EEG Classification
The task requires us to classify electroencephalography(EEG) into six categories, including human body, human face, animal body, animal face, fruit vegetable and inanimate object. The EEG dataset was acquired from the brain of participants responding to different photography. These photographs that participants are required to watch can be classified into six aforementioned categories.
To achieve the classification task, in this project, I reference the model structure of STGCN[1] and get the 42% prediction precision of classification to six categories.

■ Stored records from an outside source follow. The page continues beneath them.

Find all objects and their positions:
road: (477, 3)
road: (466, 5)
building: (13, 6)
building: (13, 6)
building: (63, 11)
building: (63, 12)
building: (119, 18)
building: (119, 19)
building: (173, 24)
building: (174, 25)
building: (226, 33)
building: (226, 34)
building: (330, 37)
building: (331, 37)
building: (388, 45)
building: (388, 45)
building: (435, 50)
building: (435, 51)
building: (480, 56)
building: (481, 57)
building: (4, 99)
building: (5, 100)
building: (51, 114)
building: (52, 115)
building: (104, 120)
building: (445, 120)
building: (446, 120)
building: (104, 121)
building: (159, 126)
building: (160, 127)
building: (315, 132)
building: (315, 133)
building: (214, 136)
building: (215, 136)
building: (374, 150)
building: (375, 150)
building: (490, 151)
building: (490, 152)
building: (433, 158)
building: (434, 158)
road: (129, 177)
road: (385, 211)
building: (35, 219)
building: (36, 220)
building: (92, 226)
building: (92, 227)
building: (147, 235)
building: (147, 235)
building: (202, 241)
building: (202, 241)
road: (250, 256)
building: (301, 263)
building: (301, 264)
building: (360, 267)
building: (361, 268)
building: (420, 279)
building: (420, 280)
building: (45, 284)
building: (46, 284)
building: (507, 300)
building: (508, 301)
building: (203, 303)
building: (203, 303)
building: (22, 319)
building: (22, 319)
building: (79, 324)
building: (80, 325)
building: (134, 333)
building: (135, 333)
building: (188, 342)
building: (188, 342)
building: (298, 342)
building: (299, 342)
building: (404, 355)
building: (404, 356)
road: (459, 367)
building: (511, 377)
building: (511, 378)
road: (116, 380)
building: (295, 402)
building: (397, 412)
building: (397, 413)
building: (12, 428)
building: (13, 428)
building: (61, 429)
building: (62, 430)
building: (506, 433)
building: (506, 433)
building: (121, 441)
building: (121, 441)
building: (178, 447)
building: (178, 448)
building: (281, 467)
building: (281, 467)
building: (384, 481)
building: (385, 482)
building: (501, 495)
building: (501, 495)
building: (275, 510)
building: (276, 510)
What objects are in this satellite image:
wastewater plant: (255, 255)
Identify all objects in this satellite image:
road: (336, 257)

I construct an adjacent matrix through node embedding technology and then use the GCN method to obtain spatial features of EEG.
Code Structure:
Configurations: related configuration about EEG clissification model
Data: It is a folder, which used to save raw dataset and processed dataset.
Data process model:eeg_process.py, read EEG dataset,and split dataset into train, val and test set.
Data upload model:eeg_dataset.py
Model:eeg_network.py
Train:eeg_train.py
Dataset
The downlaod addresse of EEG datasets:
https://exhibits.stanford.edu/data/catalog/tc919dd5388
Useage
Run data process model to split data into train,val and test set.
python data_process --config_path ./configurations/eeg_config.yaml
Train EEG classification model
python eeg_train.py --config_path ./configurations/eeg_config.yaml
Reference
[1] Kaneshiro, Blair, et al. "A representational similarity analysis of the dynamics of object processing using single-trial EEG classification." Plos one 10.8 (2015): e0135697.
[2] Yu, Bing, Haoteng Yin, and Zhanxing Zhu. "Spatio-temporal graph convolutional networks: A deep learning framework for traffic forecasting." arXiv preprint arXiv:1709.04875 (2017).